Friday, December 4, 2020

Son of the Soil fest brings real tradition back

Basic physics taught us the concept of Hooke’s Limit of Elasticity which suggests that over time, if used enough times almost anything reaches its limit and ultimately stops working. 

The same concept can be applied to everyday trends; that is how “Orange becomes the new black” and older styles are referred to as “So yesterday”.

Local annual traditional Son of the Soil festival has over the years managed to defy this law by continuing not only to grow but to improve as well, like fine wine getting better with time.  

Over the past weekend at Serokolwane farms, which emulated some kind of marsh due to the generous amounts of rainfall from the past few, weeks Batswana dressed up and showed up.

The #(Hashtag) for this year’s event was #ReKgabile which made the occasion like a glove as there was a lot of improvisation on the costume end, the latest fashion trends tailored to fit with the event. 

The cutest, however, had to be family attires where the mummy, daddy and children all made outfits from the same material. 

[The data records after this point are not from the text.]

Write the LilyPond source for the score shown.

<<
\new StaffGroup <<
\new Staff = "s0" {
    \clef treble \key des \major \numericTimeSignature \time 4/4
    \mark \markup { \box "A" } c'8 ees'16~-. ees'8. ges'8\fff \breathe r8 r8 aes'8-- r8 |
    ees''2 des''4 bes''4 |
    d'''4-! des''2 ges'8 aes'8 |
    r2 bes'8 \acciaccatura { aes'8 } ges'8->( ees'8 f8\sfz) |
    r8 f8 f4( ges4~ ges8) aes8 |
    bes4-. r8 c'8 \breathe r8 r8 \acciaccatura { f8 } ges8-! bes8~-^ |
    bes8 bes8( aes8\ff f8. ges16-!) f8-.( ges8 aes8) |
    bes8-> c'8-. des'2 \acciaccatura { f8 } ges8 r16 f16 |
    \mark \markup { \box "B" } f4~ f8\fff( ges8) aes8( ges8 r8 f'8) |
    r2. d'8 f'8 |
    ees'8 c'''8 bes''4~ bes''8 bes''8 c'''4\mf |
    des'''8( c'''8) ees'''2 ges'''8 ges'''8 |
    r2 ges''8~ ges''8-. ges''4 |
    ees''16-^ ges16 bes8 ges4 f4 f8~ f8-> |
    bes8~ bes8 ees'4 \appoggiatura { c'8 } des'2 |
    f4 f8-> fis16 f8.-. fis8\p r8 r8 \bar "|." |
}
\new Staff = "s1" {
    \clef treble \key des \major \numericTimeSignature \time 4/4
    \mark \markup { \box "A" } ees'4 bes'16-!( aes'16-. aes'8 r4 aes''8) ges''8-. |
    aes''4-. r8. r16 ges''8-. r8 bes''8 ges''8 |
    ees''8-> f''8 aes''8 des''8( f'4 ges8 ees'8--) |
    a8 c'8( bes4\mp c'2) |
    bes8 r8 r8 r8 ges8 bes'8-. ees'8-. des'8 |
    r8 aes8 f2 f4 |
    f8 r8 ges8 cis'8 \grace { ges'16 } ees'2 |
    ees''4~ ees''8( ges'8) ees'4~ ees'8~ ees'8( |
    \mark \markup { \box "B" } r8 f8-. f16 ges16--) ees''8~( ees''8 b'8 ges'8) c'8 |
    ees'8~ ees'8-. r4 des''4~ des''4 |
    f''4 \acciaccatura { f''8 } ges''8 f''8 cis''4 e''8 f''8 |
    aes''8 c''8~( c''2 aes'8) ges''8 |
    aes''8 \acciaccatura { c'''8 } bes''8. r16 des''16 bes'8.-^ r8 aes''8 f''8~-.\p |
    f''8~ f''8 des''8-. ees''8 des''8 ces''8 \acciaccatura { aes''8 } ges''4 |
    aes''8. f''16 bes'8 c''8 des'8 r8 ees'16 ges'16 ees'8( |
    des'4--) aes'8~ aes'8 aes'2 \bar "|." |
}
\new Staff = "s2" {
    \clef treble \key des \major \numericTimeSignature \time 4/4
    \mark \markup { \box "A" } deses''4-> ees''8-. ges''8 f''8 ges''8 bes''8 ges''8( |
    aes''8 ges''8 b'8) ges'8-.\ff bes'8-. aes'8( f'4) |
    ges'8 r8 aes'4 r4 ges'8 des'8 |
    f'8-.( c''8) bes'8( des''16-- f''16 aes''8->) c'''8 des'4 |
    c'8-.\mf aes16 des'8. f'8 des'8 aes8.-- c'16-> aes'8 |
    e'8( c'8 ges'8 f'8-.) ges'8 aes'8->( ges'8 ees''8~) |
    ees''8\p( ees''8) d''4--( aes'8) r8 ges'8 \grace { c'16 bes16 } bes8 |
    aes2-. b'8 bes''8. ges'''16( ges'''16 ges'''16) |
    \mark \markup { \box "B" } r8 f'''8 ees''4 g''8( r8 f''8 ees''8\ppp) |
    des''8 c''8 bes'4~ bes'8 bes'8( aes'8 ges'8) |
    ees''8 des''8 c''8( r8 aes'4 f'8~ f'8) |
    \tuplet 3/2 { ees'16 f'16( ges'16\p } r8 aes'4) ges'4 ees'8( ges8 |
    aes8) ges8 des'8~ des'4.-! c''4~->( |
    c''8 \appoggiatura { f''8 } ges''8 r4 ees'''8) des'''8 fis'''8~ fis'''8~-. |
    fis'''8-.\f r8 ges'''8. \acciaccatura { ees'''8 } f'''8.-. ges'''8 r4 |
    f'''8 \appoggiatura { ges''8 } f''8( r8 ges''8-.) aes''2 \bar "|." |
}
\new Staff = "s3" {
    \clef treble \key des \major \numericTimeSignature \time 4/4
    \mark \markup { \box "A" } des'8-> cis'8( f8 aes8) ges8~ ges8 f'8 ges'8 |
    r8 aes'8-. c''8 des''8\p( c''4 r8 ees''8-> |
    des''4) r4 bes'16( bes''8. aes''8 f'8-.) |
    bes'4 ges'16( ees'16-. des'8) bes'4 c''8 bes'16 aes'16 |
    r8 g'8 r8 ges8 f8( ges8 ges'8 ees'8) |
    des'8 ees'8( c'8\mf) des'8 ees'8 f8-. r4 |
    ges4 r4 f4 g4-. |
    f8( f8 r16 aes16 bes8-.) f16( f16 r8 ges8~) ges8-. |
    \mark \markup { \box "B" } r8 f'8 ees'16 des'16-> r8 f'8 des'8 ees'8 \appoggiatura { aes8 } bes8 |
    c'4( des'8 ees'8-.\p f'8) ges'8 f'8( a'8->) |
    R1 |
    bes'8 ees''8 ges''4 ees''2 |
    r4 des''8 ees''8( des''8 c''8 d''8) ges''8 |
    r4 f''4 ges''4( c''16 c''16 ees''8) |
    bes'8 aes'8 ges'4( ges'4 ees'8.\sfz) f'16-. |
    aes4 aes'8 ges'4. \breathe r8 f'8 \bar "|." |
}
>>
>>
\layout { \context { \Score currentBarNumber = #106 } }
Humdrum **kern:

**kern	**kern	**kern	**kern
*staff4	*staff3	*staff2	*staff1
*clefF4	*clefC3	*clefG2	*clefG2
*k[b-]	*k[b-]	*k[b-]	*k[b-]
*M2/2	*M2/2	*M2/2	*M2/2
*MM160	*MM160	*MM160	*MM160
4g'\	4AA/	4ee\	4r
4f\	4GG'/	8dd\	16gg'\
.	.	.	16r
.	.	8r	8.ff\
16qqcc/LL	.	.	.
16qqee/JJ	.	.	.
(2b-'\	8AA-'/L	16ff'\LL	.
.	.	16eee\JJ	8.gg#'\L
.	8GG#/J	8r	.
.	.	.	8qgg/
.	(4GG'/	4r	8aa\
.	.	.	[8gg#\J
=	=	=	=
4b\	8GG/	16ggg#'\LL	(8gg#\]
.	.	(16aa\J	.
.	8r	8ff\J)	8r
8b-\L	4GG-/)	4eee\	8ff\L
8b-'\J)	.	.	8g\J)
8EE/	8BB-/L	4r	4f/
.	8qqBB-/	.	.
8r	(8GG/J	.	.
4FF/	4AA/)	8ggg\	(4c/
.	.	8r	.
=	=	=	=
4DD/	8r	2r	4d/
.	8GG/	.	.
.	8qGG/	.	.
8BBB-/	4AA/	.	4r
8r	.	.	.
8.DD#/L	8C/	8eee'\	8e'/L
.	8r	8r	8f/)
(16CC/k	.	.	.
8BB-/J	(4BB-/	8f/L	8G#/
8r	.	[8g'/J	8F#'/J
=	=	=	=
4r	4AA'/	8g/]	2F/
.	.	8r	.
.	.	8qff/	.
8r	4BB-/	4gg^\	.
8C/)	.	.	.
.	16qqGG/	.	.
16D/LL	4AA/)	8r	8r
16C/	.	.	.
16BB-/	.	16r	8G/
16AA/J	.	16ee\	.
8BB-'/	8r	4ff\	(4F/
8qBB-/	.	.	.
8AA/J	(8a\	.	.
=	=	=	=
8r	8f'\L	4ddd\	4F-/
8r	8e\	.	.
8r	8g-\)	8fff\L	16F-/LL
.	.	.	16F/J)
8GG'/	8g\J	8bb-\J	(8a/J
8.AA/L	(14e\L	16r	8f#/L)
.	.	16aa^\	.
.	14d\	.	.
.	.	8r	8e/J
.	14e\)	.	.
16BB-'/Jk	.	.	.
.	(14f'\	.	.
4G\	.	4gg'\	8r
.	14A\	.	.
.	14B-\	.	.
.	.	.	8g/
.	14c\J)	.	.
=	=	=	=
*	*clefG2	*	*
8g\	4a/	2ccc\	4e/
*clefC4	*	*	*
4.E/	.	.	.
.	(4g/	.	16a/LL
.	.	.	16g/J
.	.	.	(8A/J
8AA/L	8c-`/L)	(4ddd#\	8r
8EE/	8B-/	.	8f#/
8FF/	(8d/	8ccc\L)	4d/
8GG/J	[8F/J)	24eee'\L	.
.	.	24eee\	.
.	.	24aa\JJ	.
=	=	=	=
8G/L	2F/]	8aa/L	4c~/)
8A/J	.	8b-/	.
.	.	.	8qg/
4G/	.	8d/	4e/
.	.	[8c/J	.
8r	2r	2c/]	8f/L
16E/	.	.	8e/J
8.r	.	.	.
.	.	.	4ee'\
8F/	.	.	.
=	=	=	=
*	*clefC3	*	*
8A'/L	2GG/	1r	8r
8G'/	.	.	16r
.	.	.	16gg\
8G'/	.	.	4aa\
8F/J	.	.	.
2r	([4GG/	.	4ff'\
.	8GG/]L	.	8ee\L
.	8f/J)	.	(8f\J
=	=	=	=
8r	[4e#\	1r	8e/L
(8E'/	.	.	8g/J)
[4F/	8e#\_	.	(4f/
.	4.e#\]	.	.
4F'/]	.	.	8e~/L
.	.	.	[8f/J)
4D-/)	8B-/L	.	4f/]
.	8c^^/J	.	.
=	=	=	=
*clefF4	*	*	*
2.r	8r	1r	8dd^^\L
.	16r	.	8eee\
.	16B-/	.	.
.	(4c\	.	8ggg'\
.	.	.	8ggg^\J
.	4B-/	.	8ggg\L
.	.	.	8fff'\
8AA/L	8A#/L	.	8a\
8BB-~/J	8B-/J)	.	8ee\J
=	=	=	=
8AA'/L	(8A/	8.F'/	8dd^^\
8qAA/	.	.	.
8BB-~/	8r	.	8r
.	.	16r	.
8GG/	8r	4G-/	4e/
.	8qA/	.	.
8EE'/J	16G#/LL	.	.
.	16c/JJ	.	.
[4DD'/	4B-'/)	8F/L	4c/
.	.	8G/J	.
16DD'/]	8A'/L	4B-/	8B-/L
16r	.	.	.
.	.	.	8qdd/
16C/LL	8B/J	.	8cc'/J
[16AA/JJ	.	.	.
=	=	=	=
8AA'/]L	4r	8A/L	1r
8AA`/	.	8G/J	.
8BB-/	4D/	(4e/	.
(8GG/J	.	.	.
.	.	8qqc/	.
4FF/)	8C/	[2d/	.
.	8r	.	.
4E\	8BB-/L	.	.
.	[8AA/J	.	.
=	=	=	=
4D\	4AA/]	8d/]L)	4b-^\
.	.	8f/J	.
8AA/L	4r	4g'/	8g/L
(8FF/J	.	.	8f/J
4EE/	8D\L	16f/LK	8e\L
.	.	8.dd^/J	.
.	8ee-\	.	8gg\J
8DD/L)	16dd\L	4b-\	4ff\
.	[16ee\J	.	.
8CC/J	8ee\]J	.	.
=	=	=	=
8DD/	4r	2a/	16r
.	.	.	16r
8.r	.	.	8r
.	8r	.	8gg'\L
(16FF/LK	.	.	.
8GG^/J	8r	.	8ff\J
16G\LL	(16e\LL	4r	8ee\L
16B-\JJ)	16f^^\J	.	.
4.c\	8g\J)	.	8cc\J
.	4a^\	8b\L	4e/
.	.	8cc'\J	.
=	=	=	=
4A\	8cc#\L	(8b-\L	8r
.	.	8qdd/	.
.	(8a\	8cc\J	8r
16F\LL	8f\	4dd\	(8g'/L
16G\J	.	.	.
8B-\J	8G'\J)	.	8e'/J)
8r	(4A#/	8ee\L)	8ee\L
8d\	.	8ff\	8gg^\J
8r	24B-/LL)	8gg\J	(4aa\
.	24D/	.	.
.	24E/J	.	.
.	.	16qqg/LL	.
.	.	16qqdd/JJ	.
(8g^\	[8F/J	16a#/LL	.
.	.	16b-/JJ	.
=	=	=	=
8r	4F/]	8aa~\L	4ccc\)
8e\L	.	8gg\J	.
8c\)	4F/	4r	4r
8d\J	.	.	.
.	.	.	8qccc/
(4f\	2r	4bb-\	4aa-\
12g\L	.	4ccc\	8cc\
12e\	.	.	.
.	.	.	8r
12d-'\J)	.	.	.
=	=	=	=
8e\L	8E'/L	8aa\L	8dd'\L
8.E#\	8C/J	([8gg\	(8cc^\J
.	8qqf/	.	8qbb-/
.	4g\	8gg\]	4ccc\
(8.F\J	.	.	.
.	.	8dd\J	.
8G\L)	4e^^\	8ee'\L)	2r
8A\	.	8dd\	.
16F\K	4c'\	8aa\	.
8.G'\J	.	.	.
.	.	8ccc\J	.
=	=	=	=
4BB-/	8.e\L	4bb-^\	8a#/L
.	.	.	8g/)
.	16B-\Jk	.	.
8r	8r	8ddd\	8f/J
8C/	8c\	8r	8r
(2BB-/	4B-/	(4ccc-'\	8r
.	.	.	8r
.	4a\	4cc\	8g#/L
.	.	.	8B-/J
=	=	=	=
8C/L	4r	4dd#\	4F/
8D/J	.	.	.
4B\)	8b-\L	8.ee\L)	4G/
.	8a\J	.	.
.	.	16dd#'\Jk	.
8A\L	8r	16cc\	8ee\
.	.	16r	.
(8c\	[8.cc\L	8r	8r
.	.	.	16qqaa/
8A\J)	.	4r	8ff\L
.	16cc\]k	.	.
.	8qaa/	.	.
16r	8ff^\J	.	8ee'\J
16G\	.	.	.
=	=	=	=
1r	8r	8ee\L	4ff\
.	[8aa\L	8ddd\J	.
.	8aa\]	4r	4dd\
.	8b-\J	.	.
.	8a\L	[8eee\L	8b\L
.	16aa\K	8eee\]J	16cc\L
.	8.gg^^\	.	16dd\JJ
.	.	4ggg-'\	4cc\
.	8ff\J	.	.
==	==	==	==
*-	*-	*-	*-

The regular German Print material was as usual the most commonly used by both men and women but instead of the regular blue, brown and red, there were other more interesting colours like the turquoise, mauve and tangerine. From the men’s end the most popular attire was the coverall pants and the timeless leopard print wife-beaters (vests).  

This whole day and night (if you like) event was fun-filled and action packed for every single member of the family. While the elders sat around and enjoyed the festivities of the dancing and singing, the young ones indulged in the traditional games including koi  ‘Batho Safe’ and ‘Chaka Chaka’ . 

The attendants were divided up into different wards and as the day drew to an end participants were fared and awarded prizes for each of the games.

The main course menu comprised of bogobe jwa lerotse, koko ya Setswana, dikgobe, morogo, phane and serobe, purely Setswana cuisine cooked to perfection with no trimmings and spices which usually distort the original taste. 

The residual rains from Hurricane Dineo threatened to make a dramatic comeback during Dr Vom’s Tsaya Thobane performance but no one awarded the wind and the drizzle the desired attention as they sang and danced in the rain to the iconic tune. It got so bad to a point where some attendants jokingly stated that the event was no longer Son of the Soil but rather Son of the Mud.

When the sun went down it was time for some adult business, the kids were taken home tired from the events of the day and the grown-ups hiked their skirts and put on their dancing shoes. It was strictly traditional Afrocentric sounds with no urban bubblegum music.

Through all of this, gallons of traditionally brewed beer were flowing as Batswana enjoyed the sorghum-based brew – an interesting concoction of sorghum and water brewed to perfection with precision to a beverage known for its aide in digestion and a less than perfect odour.